Madam Speaker, I rise to speak in this highly charged and sensitive debate as someone who has been a teacher at universities for threeand-a-half decades…. Just over a month ago, a Dalit research scholar at Hyderabad Central University, Rohith Vemula, tragically took his own life. The death of a bright young Dalit scholar is not new in Indian universities. The Thorat committee that was appointed in 2007 to investigate the growing number of suicides among students in elite educational institutions discovered that of the 23 suicide cases, 19 were Dalits, two were tribals, and one Muslim. This alarming figure should have raised several questions of academic justice and freedom that our nation needed to seriously ponder.
Rohith’s tragedy should stir our collective conscience, including that of our government. Unfortunately, we have a heartless government that refuses to listen to the cries of despair coming from the marginalised sections of our society. Instead of assuring social justice to all, the ruling party wishes to use the student unrest in our universities to claim a monopoly on nationalism and tar all of their critics with the same brush of anti-nationalism.
Madam Speaker, I am not a Communist. In fact, I won this seat in the Lok Sabha by defeating a prominent Communist candidate. But I stand today in support of the right to freedom of expression, by young students who may be inspired by Marx as well as Ambedkar.
I am a nationalist. I believe in a kind of nationalism that instils a spirit of selfless service in our people and inspires their creative efforts. I know that nationalism can be a truly Janus-faced phenomenon, and I deplore the brand of nationalism espoused by members of the Treasury benches that I find narrow, selfish and arrogant.
Following the unrest in Hyderabad, there were incidents that took place in JNU. Earlier this month, at one or two events on this campus, very disturbing slogans were raised, and deeply troubling posters were put up. We unequivocally condemn those slogans and posters. However, we strongly oppose the attempt being made to portray the entire university as a hub of anti-national activities, and the onslaught of state forces on academic freedom.

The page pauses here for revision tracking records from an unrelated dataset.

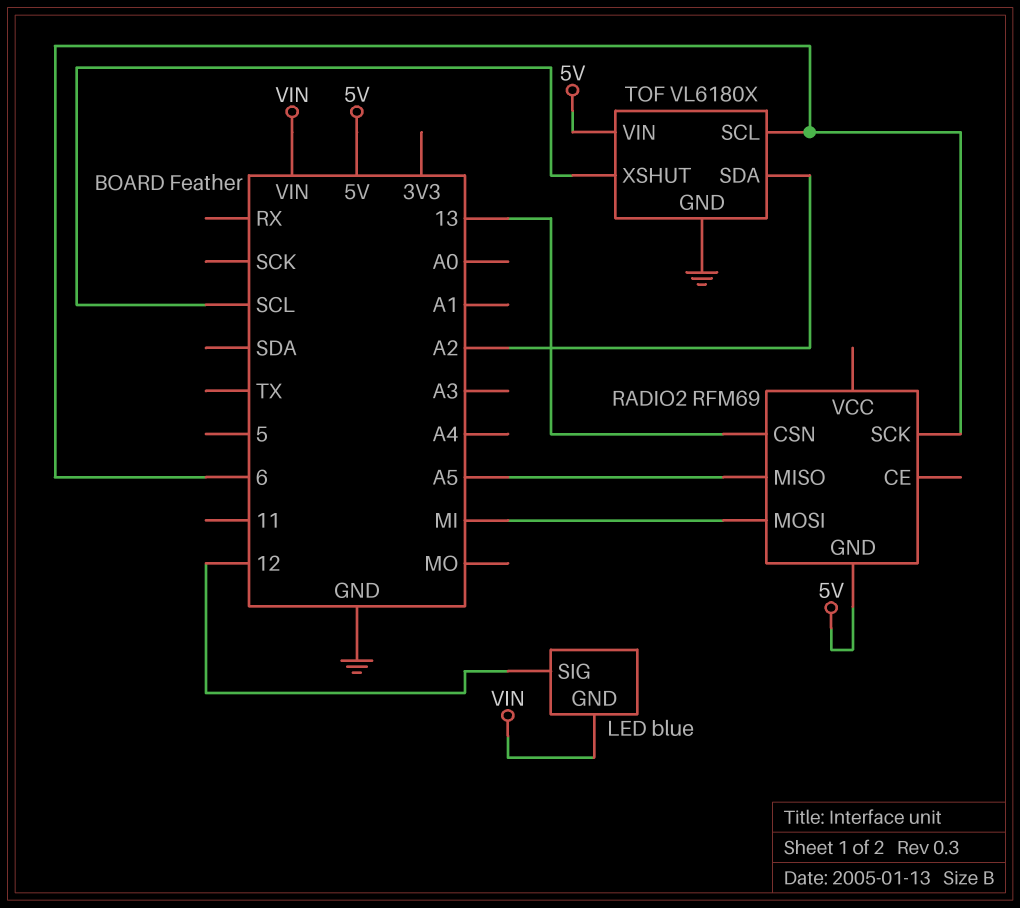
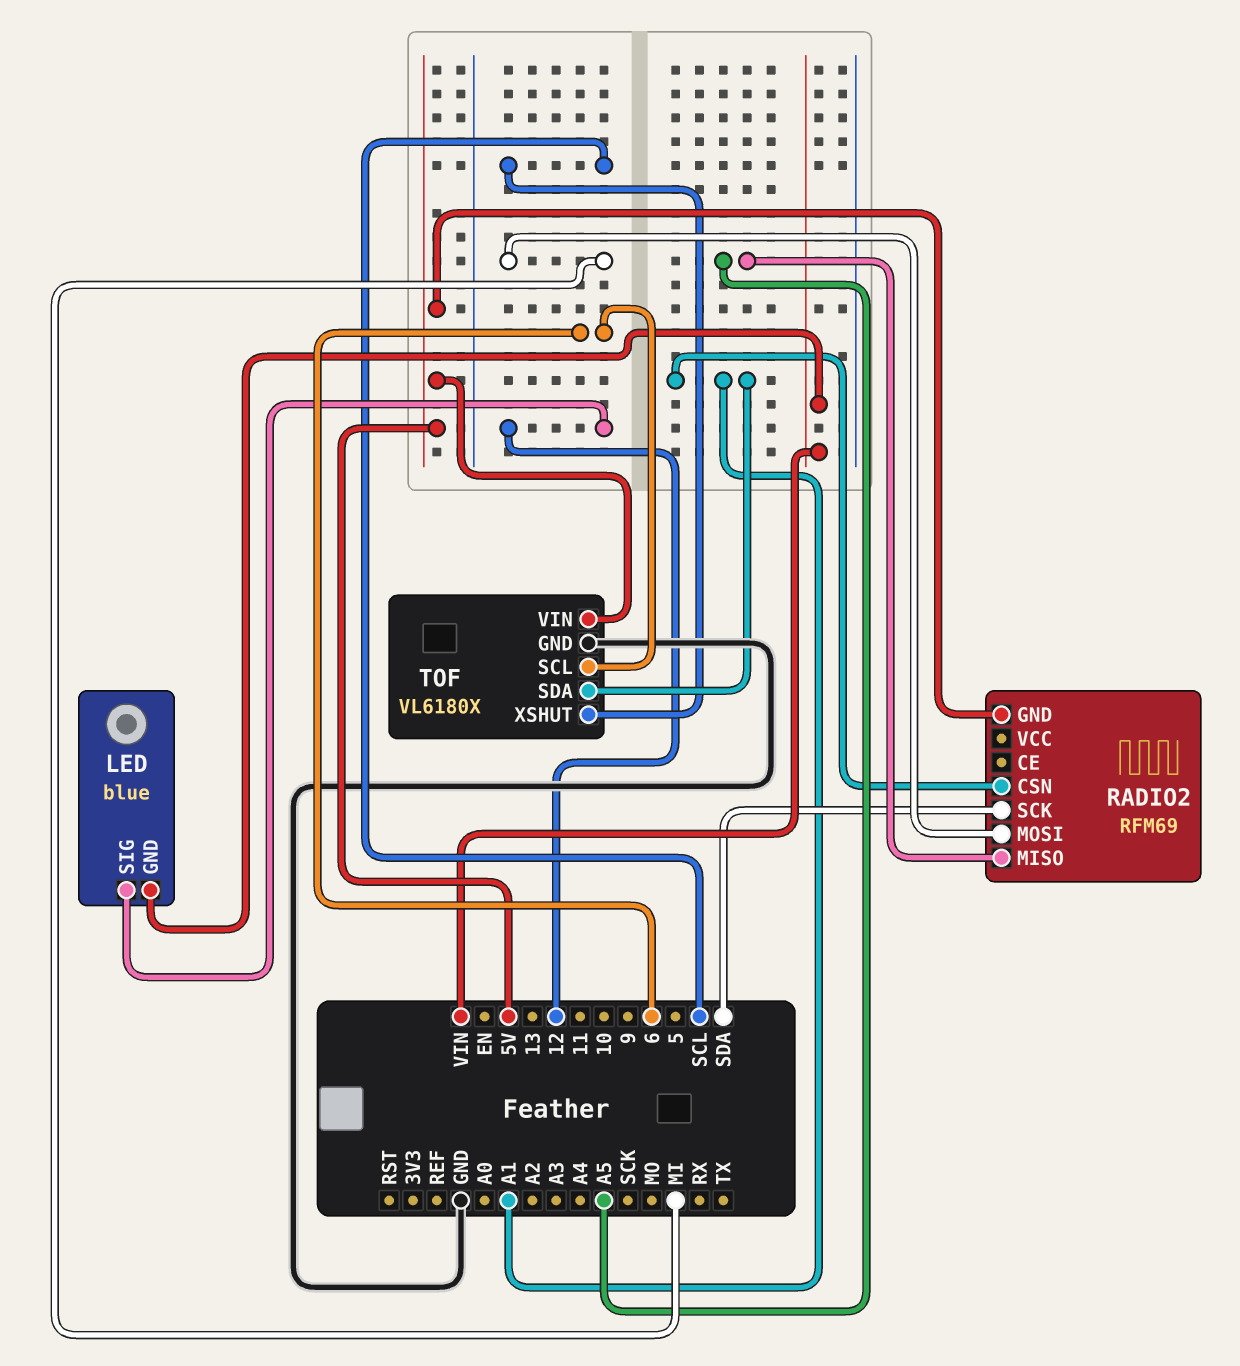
RADIO2 pin CSN: 13 -> A1
RADIO2 pin SCK: 6 -> SDA
TOF pin SDA: A2 -> A1

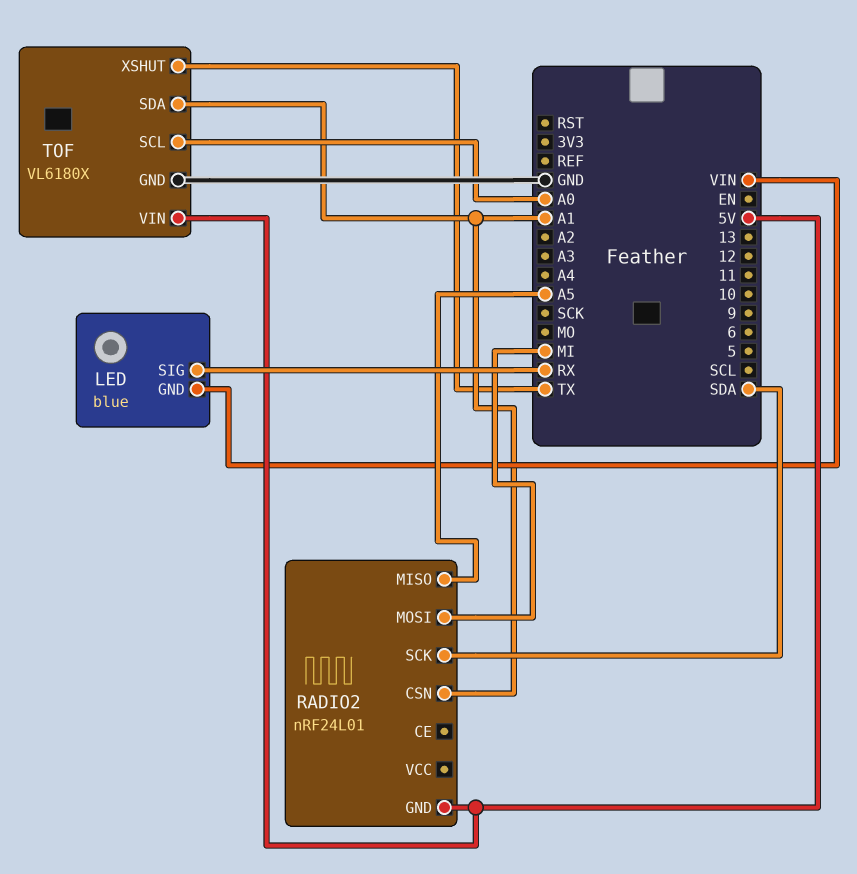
LED pin SIG: 12 -> RX
RADIO2: RFM69 -> nRF24L01
TOF pin SCL: 6 -> A0
TOF pin XSHUT: SCL -> TX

We were horrified to witness the scenes of students, teachers and journalists being assaulted within the court premises of Patiala House. It was not the students, Madam Speaker, but the blackcoated storm-troopers associated with the ruling party (who) defiled and desecrated the image of mother India.
The reverberations of the JNU incidents were felt in my home state, especially in Jadavpur University. There too, unfortunate slogans were heard in the streets around the campus. But by contrast with what happened in the nation’s capital, the Bengal state administration, led by Mamata Banerjee, and the university administration, knew how to defuse tension and to not unnecessarily escalate a crisis. It knew how not to overreact. After all, the idea of India is not so brittle as to crumble at the echo of a few slogans… What must be avoided at all costs is the criminalisation of dissent.
I heard the speech given by Kanhaiya Kumar on YouTube. I agreed with many things that he said, I disagreed with some of the things that he said. I agreed with him when he extolled Ambedkar’s statement on constitutional rights and constitutional morality. I agreed with him when he expressed admiration for our great revolutionaries Bhagat Singh, Ashfaqulla, Sukhdev and Rajguru. He, of course, said that RSS took no part in our freedom struggle. There too, he was right.
But as a teacher I would have liked to have a discussion with him about history, and I would have pointed out to him that even the Communists had actually taken part in the freedom struggle but also betrayed the freedom struggle at crucial moments, during the 1942 movement and during the Azad Hind movement led by Netaji Bose. So we condemn the vigilantism of self-appointed protectors of the nation who are trying to create a climate of fear.
The nationalism that is being talked about from the other side of the House represents centralised despotism and it is talking about a rigidly unitarian imperial state. I mentioned Tagore. Tagore composed our national anthem but he was also a powerful critic of nationalism. He knew that nationalism can be both a boon and a curse. I sometimes fear that those who are defining nationalism so narrowly will end up one day describing Tagore, the composer of our national anthem, as anti-national, if they read some of these sentences in his book on nationalism…
Free our universities, free our students, let our youth dream a glorious future for our country. And I had mentioned that Tagore wrote this beautiful little book on nationalism, and at the end of the book, he printed an English rendering of a Bengali poem that he had composed on the last day on the 19th century:
The naked passion of self-love of nations, in its drunken delirium of greed, is dancing to the clash of steel and the howling verses of vengeance.
Keep watch, India. Let your crown be of humility, your freedom the freedom of the soul. Build God’s throne daily upon the ample bareness of your poverty, and know that what is huge is not great, and pride is not everlasting.’
From this poem, I would like to underline three phrases: let us not be deluded by the naked passion of selflove of nations. Let our freedom be the freedom of the soul. And let us remember the admonition of the great sentinel, that what is huge is not great, and pride is not everlasting.